Exercise objective:
Write out these lines again, switching "Anchorage" to "Juneau" wherever it appears and leaving everything else as it is.

Given data:

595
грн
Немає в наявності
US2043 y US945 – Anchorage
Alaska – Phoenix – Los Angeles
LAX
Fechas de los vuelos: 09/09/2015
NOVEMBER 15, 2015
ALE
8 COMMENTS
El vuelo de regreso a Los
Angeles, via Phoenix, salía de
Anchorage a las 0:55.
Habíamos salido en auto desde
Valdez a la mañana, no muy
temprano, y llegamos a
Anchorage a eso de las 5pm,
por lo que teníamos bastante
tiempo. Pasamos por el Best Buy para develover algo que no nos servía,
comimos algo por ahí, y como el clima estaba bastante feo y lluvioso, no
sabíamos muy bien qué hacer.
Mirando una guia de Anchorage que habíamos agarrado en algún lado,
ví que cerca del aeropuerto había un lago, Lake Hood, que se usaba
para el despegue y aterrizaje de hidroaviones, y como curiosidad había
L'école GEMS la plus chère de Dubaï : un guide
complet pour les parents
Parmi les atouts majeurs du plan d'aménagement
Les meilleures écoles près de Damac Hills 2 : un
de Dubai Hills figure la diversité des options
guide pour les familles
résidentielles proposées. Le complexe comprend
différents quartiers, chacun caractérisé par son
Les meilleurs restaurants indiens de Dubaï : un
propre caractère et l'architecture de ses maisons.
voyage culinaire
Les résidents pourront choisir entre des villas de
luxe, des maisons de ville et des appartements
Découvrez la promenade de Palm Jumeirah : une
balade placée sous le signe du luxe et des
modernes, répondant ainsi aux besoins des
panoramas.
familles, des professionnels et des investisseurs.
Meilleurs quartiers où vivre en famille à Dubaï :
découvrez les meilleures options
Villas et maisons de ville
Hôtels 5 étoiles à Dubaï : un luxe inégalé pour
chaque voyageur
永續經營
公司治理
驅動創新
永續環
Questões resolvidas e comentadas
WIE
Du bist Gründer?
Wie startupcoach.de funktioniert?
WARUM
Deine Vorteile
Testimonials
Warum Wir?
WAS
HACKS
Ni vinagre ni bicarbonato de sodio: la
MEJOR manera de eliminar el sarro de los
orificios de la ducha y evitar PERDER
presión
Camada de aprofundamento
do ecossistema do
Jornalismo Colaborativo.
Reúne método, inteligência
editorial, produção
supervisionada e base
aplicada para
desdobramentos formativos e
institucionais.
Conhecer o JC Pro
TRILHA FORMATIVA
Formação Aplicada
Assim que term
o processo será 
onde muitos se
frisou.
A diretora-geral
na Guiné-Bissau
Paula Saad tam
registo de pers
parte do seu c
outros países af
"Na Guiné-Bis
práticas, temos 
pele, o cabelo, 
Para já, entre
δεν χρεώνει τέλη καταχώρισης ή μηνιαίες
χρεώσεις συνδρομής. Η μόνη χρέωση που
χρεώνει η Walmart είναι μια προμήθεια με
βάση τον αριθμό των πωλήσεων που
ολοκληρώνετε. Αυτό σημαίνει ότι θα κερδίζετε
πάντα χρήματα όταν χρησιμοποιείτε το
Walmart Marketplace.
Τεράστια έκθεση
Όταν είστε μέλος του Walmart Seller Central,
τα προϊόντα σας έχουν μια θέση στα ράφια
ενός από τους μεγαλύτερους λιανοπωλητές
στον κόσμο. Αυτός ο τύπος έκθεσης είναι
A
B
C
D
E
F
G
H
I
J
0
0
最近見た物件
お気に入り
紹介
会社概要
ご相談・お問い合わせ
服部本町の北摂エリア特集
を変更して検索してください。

Answer to the problem:
595
грн
Немає в наявності
US2043 y US945 – Juneau
Alaska – Phoenix – Los Angeles
LAX
Fechas de los vuelos: 09/09/2015
NOVEMBER 15, 2015
ALE
8 COMMENTS
El vuelo de regreso a Los
Angeles, via Phoenix, salía de
Juneau a las 0:55.
Habíamos salido en auto desde
Valdez a la mañana, no muy
temprano, y llegamos a
Juneau a eso de las 5pm,
por lo que teníamos bastante
tiempo. Pasamos por el Best Buy para develover algo que no nos servía,
comimos algo por ahí, y como el clima estaba bastante feo y lluvioso, no
sabíamos muy bien qué hacer.
Mirando una guia de Juneau que habíamos agarrado en algún lado,
ví que cerca del aeropuerto había un lago, Lake Hood, que se usaba
para el despegue y aterrizaje de hidroaviones, y como curiosidad había
L'école GEMS la plus chère de Dubaï : un guide
complet pour les parents
Parmi les atouts majeurs du plan d'aménagement
Les meilleures écoles près de Damac Hills 2 : un
de Dubai Hills figure la diversité des options
guide pour les familles
résidentielles proposées. Le complexe comprend
différents quartiers, chacun caractérisé par son
Les meilleurs restaurants indiens de Dubaï : un
propre caractère et l'architecture de ses maisons.
voyage culinaire
Les résidents pourront choisir entre des villas de
luxe, des maisons de ville et des appartements
Découvrez la promenade de Palm Jumeirah : une
balade placée sous le signe du luxe et des
modernes, répondant ainsi aux besoins des
panoramas.
familles, des professionnels et des investisseurs.
Meilleurs quartiers où vivre en famille à Dubaï :
découvrez les meilleures options
Villas et maisons de ville
Hôtels 5 étoiles à Dubaï : un luxe inégalé pour
chaque voyageur
永續經營
公司治理
驅動創新
永續環
Questões resolvidas e comentadas
WIE
Du bist Gründer?
Wie startupcoach.de funktioniert?
WARUM
Deine Vorteile
Testimonials
Warum Wir?
WAS
HACKS
Ni vinagre ni bicarbonato de sodio: la
MEJOR manera de eliminar el sarro de los
orificios de la ducha y evitar PERDER
presión
Camada de aprofundamento
do ecossistema do
Jornalismo Colaborativo.
Reúne método, inteligência
editorial, produção
supervisionada e base
aplicada para
desdobramentos formativos e
institucionais.
Conhecer o JC Pro
TRILHA FORMATIVA
Formação Aplicada
Assim que term
o processo será 
onde muitos se
frisou.
A diretora-geral
na Guiné-Bissau
Paula Saad tam
registo de pers
parte do seu c
outros países af
"Na Guiné-Bis
práticas, temos 
pele, o cabelo, 
Para já, entre
δεν χρεώνει τέλη καταχώρισης ή μηνιαίες
χρεώσεις συνδρομής. Η μόνη χρέωση που
χρεώνει η Walmart είναι μια προμήθεια με
βάση τον αριθμό των πωλήσεων που
ολοκληρώνετε. Αυτό σημαίνει ότι θα κερδίζετε
πάντα χρήματα όταν χρησιμοποιείτε το
Walmart Marketplace.
Τεράστια έκθεση
Όταν είστε μέλος του Walmart Seller Central,
τα προϊόντα σας έχουν μια θέση στα ράφια
ενός από τους μεγαλύτερους λιανοπωλητές
στον κόσμο. Αυτός ο τύπος έκθεσης είναι
A
B
C
D
E
F
G
H
I
J
0
0
最近見た物件
お気に入り
紹介
会社概要
ご相談・お問い合わせ
服部本町の北摂エリア特集
を変更して検索してください。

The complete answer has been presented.